When the new Gorillaz album was being made—pieced together through a process I imagine looking more like Willy Wonka's Inventing Room than any conventional recording session—Damon Albarn instructed his collaborators to imagine a fallen world in which Donald Trump was president.

It was late 2015, early 2016. A Trump win was still a dystopian fantasy, an unimaginable absurdity. Lots of past Gorillaz tracks have grasped at the unimaginable (the surrealist parable of "Fire Coming Out Of The Monkey's Head," the ecological apocalypse of "Plastic Beach"). But this was more immediate. In a recent interview, Pusha T (who appears on the 14th track, "Let Me Out") recalled being asked to conceptualize this album as "a party for the end of the world, like if Trump were to win." When the prophecy came true, Pusha T was spooked. Did Albarn know something he didn't?

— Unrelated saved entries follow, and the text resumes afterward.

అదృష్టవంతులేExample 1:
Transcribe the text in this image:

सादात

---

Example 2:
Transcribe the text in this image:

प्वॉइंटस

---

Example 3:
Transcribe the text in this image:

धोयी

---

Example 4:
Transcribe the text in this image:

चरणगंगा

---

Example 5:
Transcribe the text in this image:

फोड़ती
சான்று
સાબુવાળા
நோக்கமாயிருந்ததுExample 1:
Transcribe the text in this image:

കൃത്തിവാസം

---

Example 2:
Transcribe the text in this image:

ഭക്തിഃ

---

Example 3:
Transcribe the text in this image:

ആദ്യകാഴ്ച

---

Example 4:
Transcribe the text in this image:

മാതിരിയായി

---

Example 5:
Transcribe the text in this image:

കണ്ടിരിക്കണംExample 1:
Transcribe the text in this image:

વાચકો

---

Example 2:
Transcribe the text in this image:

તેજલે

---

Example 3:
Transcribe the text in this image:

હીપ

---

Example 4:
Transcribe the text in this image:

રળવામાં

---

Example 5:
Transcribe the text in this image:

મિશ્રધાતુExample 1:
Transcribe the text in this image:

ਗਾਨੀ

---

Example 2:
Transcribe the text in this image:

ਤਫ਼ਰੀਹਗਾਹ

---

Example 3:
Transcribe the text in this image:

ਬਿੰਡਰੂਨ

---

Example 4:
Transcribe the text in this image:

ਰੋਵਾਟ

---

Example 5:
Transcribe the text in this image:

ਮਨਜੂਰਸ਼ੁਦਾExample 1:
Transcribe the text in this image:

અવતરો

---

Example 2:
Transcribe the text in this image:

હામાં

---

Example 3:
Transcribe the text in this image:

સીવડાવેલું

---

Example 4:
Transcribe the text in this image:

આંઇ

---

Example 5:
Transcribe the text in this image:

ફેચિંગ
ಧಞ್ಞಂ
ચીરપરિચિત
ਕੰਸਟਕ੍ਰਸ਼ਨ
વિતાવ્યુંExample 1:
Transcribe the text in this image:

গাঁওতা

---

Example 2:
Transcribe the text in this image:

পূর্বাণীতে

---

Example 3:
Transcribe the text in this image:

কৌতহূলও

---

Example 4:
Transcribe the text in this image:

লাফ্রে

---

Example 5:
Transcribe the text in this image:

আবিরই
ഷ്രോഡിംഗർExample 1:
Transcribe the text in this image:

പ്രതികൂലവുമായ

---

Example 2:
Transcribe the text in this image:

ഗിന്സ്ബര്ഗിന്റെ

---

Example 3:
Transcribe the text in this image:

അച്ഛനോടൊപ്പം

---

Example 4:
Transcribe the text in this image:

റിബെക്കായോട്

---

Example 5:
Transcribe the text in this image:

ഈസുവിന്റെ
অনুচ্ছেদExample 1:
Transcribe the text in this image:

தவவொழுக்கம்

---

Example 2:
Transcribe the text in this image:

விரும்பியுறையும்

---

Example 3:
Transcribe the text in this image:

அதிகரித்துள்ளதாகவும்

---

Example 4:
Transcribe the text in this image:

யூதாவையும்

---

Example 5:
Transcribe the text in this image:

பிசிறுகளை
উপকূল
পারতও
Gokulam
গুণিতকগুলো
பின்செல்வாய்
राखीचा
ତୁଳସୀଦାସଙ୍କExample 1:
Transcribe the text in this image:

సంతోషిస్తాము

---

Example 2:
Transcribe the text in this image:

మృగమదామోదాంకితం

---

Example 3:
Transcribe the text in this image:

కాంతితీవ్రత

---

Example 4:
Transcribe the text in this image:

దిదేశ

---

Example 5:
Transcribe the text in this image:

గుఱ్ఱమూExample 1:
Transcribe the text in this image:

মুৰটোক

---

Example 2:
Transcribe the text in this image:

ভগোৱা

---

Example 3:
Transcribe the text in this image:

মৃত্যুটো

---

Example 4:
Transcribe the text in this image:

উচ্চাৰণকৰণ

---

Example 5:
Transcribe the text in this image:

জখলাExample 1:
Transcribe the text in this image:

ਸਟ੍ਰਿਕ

Gorillaz, the world's self-proclaimed most successful (and certainly best) "virtual band," is officially comprised of animated characters with names like "Noodle" and "2-D." The iconography surrounding the group is cartoonish and, well, fake. But in reality, the project is masterminded by Blur veteran Albarn and comic book artist Jamie Hewlett, and the anxieties that permeate Gorillaz's fifth album, Humanz, are profoundly and immediately real. Aided by a typically kaleidoscope array of guest appearances, Gorillaz has made an unusually scattered album swathed in sociopolitical dread.

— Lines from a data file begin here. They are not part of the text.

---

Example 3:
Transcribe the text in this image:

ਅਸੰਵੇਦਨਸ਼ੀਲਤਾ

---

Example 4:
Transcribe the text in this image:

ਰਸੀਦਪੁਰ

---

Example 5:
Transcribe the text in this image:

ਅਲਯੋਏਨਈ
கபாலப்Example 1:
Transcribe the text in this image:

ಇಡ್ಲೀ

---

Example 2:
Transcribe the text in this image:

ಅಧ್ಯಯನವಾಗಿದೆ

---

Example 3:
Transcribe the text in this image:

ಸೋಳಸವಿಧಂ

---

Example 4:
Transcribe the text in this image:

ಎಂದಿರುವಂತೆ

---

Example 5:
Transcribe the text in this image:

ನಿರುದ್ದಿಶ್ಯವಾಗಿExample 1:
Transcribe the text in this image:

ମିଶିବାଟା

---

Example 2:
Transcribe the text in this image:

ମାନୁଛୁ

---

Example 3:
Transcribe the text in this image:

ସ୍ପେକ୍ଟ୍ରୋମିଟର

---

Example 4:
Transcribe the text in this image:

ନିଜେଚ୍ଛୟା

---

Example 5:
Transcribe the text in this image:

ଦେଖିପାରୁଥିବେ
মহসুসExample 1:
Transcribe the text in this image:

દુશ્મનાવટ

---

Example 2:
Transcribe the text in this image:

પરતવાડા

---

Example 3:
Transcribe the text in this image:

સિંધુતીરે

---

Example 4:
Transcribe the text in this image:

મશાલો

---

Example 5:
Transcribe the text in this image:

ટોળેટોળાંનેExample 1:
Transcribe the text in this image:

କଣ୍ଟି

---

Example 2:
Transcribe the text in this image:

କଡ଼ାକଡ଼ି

Humanz is eclectic, moving from sputtering electro-funk ("Strobelite") to hollowed-out gospel weirdness ("Hallelujah Money"), but tends to revolve around the world-weary electronic pop that's been Damon Albarn's trademark since Blur (temporarily) dissolved. On the downbeat "Busted and Blue"—the only song without a guest feature—Albarn frets about technology's domination over humans: "Where do they come from / The wires that connect to us?" On "Ascension" (which really does sound like a thumping dance party for the end of the world), Vince Staples panics that the sky is falling and salutes America, "where you can live your dreams long as you don't look like me."

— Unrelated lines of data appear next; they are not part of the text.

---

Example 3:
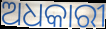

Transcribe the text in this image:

ଅଧକାରୀ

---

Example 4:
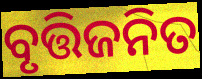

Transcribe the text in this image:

ବୃତ୍ତିଜନିତ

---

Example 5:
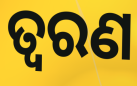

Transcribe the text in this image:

ତ୍ୱରଣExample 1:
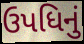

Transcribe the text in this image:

ઉપધિનું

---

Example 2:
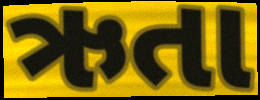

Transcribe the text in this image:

ઋતા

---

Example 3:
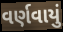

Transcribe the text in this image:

વર્ણવાયું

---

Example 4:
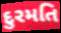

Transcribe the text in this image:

દુરમતિ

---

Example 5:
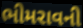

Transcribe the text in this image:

ભીમરાવની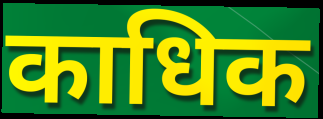
काधिक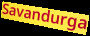
Savandurga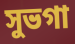
সুভগা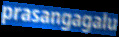
prasangagaluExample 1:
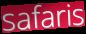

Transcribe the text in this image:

safaris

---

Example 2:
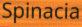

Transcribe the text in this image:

Spinacia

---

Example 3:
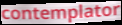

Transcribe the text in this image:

contemplator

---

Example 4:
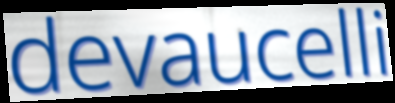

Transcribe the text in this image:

devaucelli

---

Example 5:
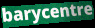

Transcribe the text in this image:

barycentre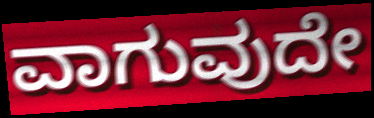
ವಾಗುವುದೇ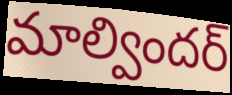
మాల్విందర్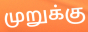
முறுக்கு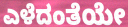
ಎಳೆದಂತೆಯೇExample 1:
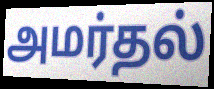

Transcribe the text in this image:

அமர்தல்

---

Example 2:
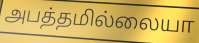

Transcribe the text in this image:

அபத்தமில்லையா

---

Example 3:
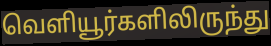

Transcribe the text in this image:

வெளியூர்களிலிருந்து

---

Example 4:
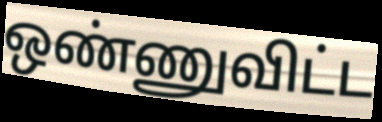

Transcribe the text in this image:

ஒண்ணுவிட்ட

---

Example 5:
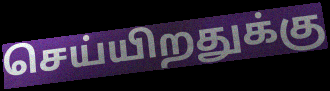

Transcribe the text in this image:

செய்யிறதுக்குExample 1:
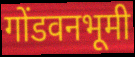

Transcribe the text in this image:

गोंडवनभूमी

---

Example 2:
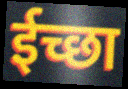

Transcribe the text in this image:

ईच्छा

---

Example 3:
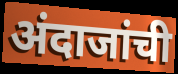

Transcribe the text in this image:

अंदाजांची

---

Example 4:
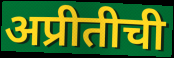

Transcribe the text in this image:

अप्रीतीची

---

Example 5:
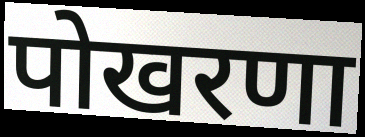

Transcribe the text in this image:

पोखरणा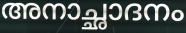
അനാച്ഛാദനം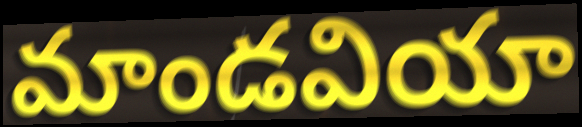
మాండవియాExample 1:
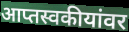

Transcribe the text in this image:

आप्तस्वकीयांवर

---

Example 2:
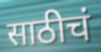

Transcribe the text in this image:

साठीचं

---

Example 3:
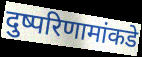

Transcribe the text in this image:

दुष्परिणामांकडे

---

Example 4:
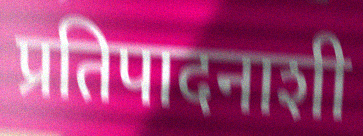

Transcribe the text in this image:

प्रतिपादनाशी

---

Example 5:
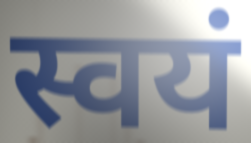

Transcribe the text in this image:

स्वयं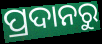
ପ୍ରଦାନରୁ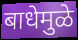
बाधेमुळेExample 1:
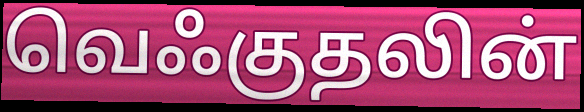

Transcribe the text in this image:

வெஃகுதலின்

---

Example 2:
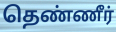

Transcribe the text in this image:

தெண்ணீர்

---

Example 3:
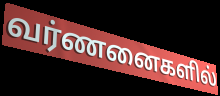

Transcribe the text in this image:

வர்ணனைகளில்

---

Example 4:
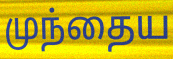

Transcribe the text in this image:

முந்தைய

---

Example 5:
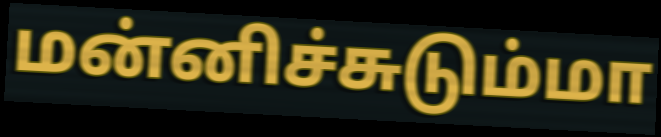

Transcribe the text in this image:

மன்னிச்சுடும்மாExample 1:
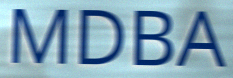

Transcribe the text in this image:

MDBA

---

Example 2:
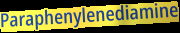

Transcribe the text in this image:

Paraphenylenediamine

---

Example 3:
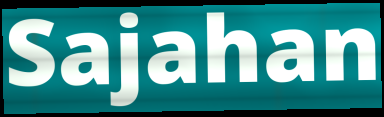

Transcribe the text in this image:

Sajahan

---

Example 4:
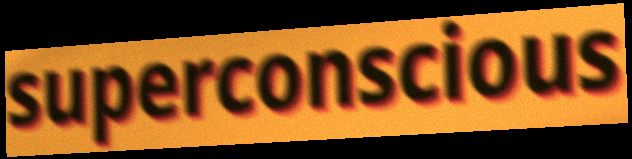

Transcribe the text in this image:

The result is flickeringly great, but not as cohesive as previous Gorillaz outings, particularly 2005's brilliantly twisted Demon Days. That album's influence looms large on "Hallelujah Money," a woozy capitalist dirge sung by the English singer Benjamin Clementine. The song was made available the day before Trump's inauguration, and it contains the most direct allusions to the tweeter-in-chief: references to nationalist anxieties and "building walls ... even stronger than the walls of Jericho." The track, with its gospel choir and burbling synthesizer arrangements, achieves some strange, distinctly 2017 pathos.

Every Gorillaz album lives and dies by its guest collaborations. Previous albums have featured some genuinely bonkers appearances—Dennis Hopper's bizarro monologue on Demon Days, Bobby Womack's death-defying wail on "Stylo," Lou Reed's weirdly great bit on "Some Kind of Nature." There are more guest spots than ever on Humanz (particularly from the hip hop world: De La Soul, Danny Brown, D.R.A.M, etc.), but few that are as head-spinning or joyously bizarre. There are highlights: Vince Staples and Brown deliver strong verses on "Ascension" and "Submission," respectively, and the immortal Grace Jones lifts "Charger" to almost hysterical heights. Also: "Momentz" is yet another Gorillaz/De La Soul mood-lifter, from the team that brought you "Feel Good Inc."

Related: When Bobby Womack met Gorillaz

But most of the guest performers remain within their comfort zones. The album winds up feeling more like a compilation, lacking anything like the mournful closing suite of songs that tied together Plastic Beach and solidified its conceptual arc. On the final track, "We Got the Power," Albarn corrals Jehnny Beth (of Savages) and Noel Gallagher (of Britpop rivals Oasis) for a grand finale that's big on self-empowering platitudes but not quite as fun as Liam Gallagher's salty tweet blasting the whole affair (yes, he called Albarn a "gobshite").

On "Ascension," Albarn cuts to the heart of the bewildering present age: "In these times of sedition / Well, nothing is dull." He is right. And even on Gorillaz's messiest and most uneven work, nothing is dull.